The New Reality: Stricter Asset Rules
The OBBBA slashed federal Medicaid funding, forcing California to balance its budget by reinstating strict asset tests for Medi-Cal eligibility. Applicants are now limited to $2,000–$130,000 in countable assets, depending on marital status and eligibility category. Countable assets may include:
- Retirement accounts (IRAs, 401(k)s, and annuities).
- Brokerage accounts and savings beyond minimal allowances.
- Multiple properties (anything beyond a primary residence).
This means that even families with what they consider “moderate” wealth—such as a small investment account or a second property—may no longer qualify.
Who’s at Risk?
- Middle-class families who own a home, a rental property, and modest retirement savings.
- Seniors who accumulated investments to support retirement, only to see those savings disqualify them.
- Adults under 65 who rely on Medicaid and may now face new work requirements to maintain coverage.
These families fall into a troubling “gap”: too wealthy to qualify for Medi-Cal, but without enough resources to self-fund years of long-term care.

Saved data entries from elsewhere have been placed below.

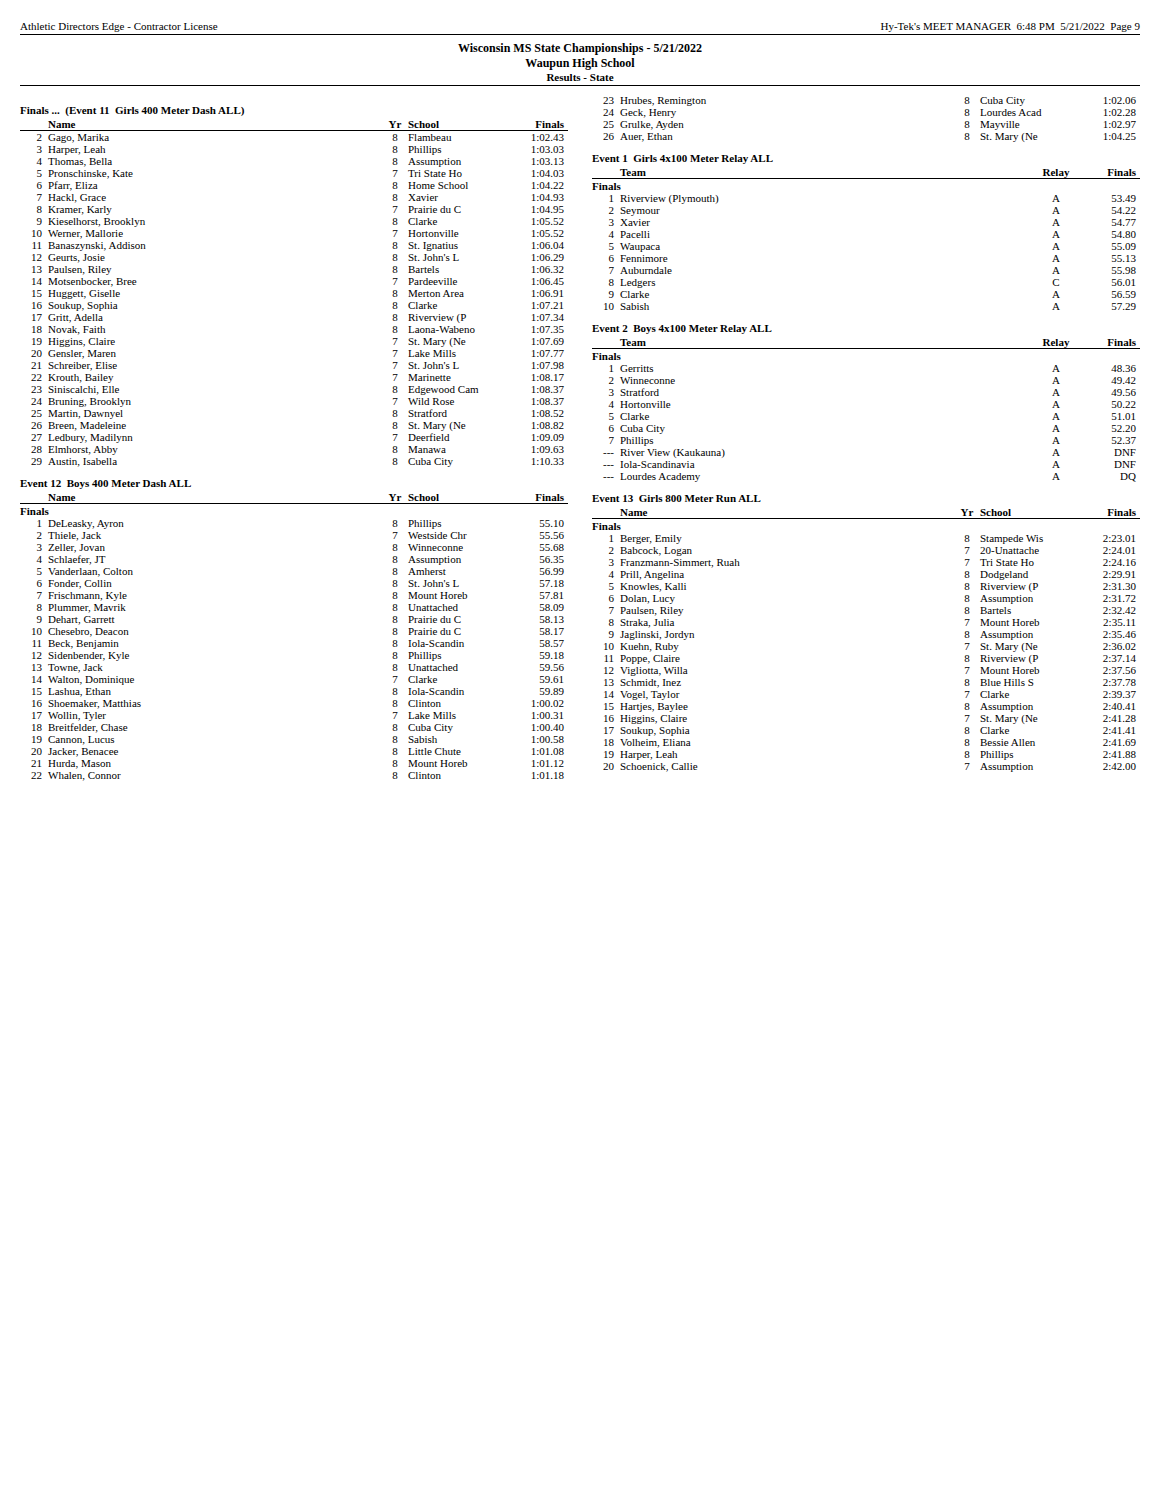Athletic Directors Edge - Contractor License
Hy-Tek's MEET MANAGER 6:48 PM 5/21/2022 Page 9
Wisconsin MS State Championships - 5/21/2022
Waupun High School
Results - State
Finals ... (Event 11 Girls 400 Meter Dash ALL)
| | Name | Yr | School | Finals |
| --- | --- | --- | --- | --- |
| 2 | Gago, Marika | 8 | Flambeau | 1:02.43 |
| 3 | Harper, Leah | 8 | Phillips | 1:03.03 |
| 4 | Thomas, Bella | 8 | Assumption | 1:03.13 |
| 5 | Pronschinske, Kate | 7 | Tri State Ho | 1:04.03 |
| 6 | Pfarr, Eliza | 8 | Home School | 1:04.22 |
| 7 | Hackl, Grace | 8 | Xavier | 1:04.93 |
| 8 | Kramer, Karly | 7 | Prairie du C | 1:04.95 |
| 9 | Kieselhorst, Brooklyn | 8 | Clarke | 1:05.52 |
| 10 | Werner, Mallorie | 7 | Hortonville | 1:05.52 |
| 11 | Banaszynski, Addison | 8 | St. Ignatius | 1:06.04 |
| 12 | Geurts, Josie | 8 | St. John's L | 1:06.29 |
| 13 | Paulsen, Riley | 8 | Bartels | 1:06.32 |
| 14 | Motsenbocker, Bree | 7 | Pardeeville | 1:06.45 |
| 15 | Huggett, Giselle | 8 | Merton Area | 1:06.91 |
| 16 | Soukup, Sophia | 8 | Clarke | 1:07.21 |
| 17 | Gritt, Adella | 8 | Riverview (P | 1:07.34 |
| 18 | Novak, Faith | 8 | Laona-Wabeno | 1:07.35 |
| 19 | Higgins, Claire | 7 | St. Mary (Ne | 1:07.69 |
| 20 | Gensler, Maren | 7 | Lake Mills | 1:07.77 |
| 21 | Schreiber, Elise | 7 | St. John's L | 1:07.98 |
| 22 | Krouth, Bailey | 7 | Marinette | 1:08.17 |
| 23 | Siniscalchi, Elle | 8 | Edgewood Cam | 1:08.37 |
| 24 | Bruning, Brooklyn | 7 | Wild Rose | 1:08.37 |
| 25 | Martin, Dawnyel | 8 | Stratford | 1:08.52 |
| 26 | Breen, Madeleine | 8 | St. Mary (Ne | 1:08.82 |
| 27 | Ledbury, Madilynn | 7 | Deerfield | 1:09.09 |
| 28 | Elmhorst, Abby | 8 | Manawa | 1:09.63 |
| 29 | Austin, Isabella | 8 | Cuba City | 1:10.33 |
Event 12 Boys 400 Meter Dash ALL
| | Name | Yr | School | Finals |
| --- | --- | --- | --- | --- |
| Finals |
| 1 | DeLeasky, Ayron | 8 | Phillips | 55.10 |
| 2 | Thiele, Jack | 7 | Westside Chr | 55.56 |
| 3 | Zeller, Jovan | 8 | Winneconne | 55.68 |
| 4 | Schlaefer, JT | 8 | Assumption | 56.35 |
| 5 | Vanderlaan, Colton | 8 | Amherst | 56.99 |
| 6 | Fonder, Collin | 8 | St. John's L | 57.18 |
| 7 | Frischmann, Kyle | 8 | Mount Horeb | 57.81 |
| 8 | Plummer, Mavrik | 8 | Unattached | 58.09 |
| 9 | Dehart, Garrett | 8 | Prairie du C | 58.13 |
| 10 | Chesebro, Deacon | 8 | Prairie du C | 58.17 |
| 11 | Beck, Benjamin | 8 | Iola-Scandin | 58.57 |
| 12 | Sidenbender, Kyle | 8 | Phillips | 59.18 |
| 13 | Towne, Jack | 8 | Unattached | 59.56 |
| 14 | Walton, Dominique | 7 | Clarke | 59.61 |
| 15 | Lashua, Ethan | 8 | Iola-Scandin | 59.89 |
| 16 | Shoemaker, Matthias | 8 | Clinton | 1:00.02 |
| 17 | Wollin, Tyler | 7 | Lake Mills | 1:00.31 |
| 18 | Breitfelder, Chase | 8 | Cuba City | 1:00.40 |
| 19 | Cannon, Lucus | 8 | Sabish | 1:00.58 |
| 20 | Jacker, Benacee | 8 | Little Chute | 1:01.08 |
| 21 | Hurda, Mason | 8 | Mount Horeb | 1:01.12 |
| 22 | Whalen, Connor | 8 | Clinton | 1:01.18 |
| 23 | Hrubes, Remington | 8 | Cuba City | 1:02.06 |
| 24 | Geck, Henry | 8 | Lourdes Acad | 1:02.28 |
| 25 | Grulke, Ayden | 8 | Mayville | 1:02.97 |
| 26 | Auer, Ethan | 8 | St. Mary (Ne | 1:04.25 |
Event 1 Girls 4x100 Meter Relay ALL
| | Team | Relay | Finals |
| --- | --- | --- | --- |
| Finals |
| 1 | Riverview (Plymouth) | A | 53.49 |
| 2 | Seymour | A | 54.22 |
| 3 | Xavier | A | 54.77 |
| 4 | Pacelli | A | 54.80 |
| 5 | Waupaca | A | 55.09 |
| 6 | Fennimore | A | 55.13 |
| 7 | Auburndale | A | 55.98 |
| 8 | Ledgers | C | 56.01 |
| 9 | Clarke | A | 56.59 |
| 10 | Sabish | A | 57.29 |
Event 2 Boys 4x100 Meter Relay ALL
| | Team | Relay | Finals |
| --- | --- | --- | --- |
| Finals |
| 1 | Gerritts | A | 48.36 |
| 2 | Winneconne | A | 49.42 |
| 3 | Stratford | A | 49.56 |
| 4 | Hortonville | A | 50.22 |
| 5 | Clarke | A | 51.01 |
| 6 | Cuba City | A | 52.20 |
| 7 | Phillips | A | 52.37 |
| --- | River View (Kaukauna) | A | DNF |
| --- | Iola-Scandinavia | A | DNF |
| --- | Lourdes Academy | A | DQ |
Event 13 Girls 800 Meter Run ALL
| | Name | Yr | School | Finals |
| --- | --- | --- | --- | --- |
| Finals |
| 1 | Berger, Emily | 8 | Stampede Wis | 2:23.01 |
| 2 | Babcock, Logan | 7 | 20-Unattache | 2:24.01 |
| 3 | Franzmann-Simmert, Ruah | 7 | Tri State Ho | 2:24.16 |
| 4 | Prill, Angelina | 8 | Dodgeland | 2:29.91 |
| 5 | Knowles, Kalli | 8 | Riverview (P | 2:31.30 |
| 6 | Dolan, Lucy | 8 | Assumption | 2:31.72 |
| 7 | Paulsen, Riley | 8 | Bartels | 2:32.42 |
| 8 | Straka, Julia | 7 | Mount Horeb | 2:35.11 |
| 9 | Jaglinski, Jordyn | 8 | Assumption | 2:35.46 |
| 10 | Kuehn, Ruby | 7 | St. Mary (Ne | 2:36.02 |
| 11 | Poppe, Claire | 8 | Riverview (P | 2:37.14 |
| 12 | Vigliotta, Willa | 7 | Mount Horeb | 2:37.56 |
| 13 | Schmidt, Inez | 8 | Blue Hills S | 2:37.78 |
| 14 | Vogel, Taylor | 7 | Clarke | 2:39.37 |
| 15 | Hartjes, Baylee | 8 | Assumption | 2:40.41 |
| 16 | Higgins, Claire | 7 | St. Mary (Ne | 2:41.28 |
| 17 | Soukup, Sophia | 8 | Clarke | 2:41.41 |
| 18 | Volheim, Eliana | 8 | Bessie Allen | 2:41.69 |
| 19 | Harper, Leah | 8 | Phillips | 2:41.88 |
| 20 | Schoenick, Callie | 7 | Assumption | 2:42.00 |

Why You Can’t Wait Until Crisis Hits
Many families only consider Medi-Cal planning after a loved one receives a diagnosis or suddenly requires care. By then, options are limited. Transfers or trust funding made under pressure may trigger penalties, while property sales could result in lost value and unnecessary taxes.
Strategies to Consider Now
- Irrevocable trusts can protect assets while still allowing for Medi-Cal eligibility, provided they’re set up early.
- Spousal protection strategies can ensure one spouse continues to have financial security if the other requires care.
- Coordinating benefits with veterans’ aid or private insurance can stretch resources further.
The Takeaway
Medi-Cal planning just became more urgent than ever. Advisors and attorneys should encourage families to act now, not later, to ensure they’re protected.
Don’t wait for a health crisis. Review your long-term care plan today to safeguard assets and preserve eligibility for Medi-Cal benefits.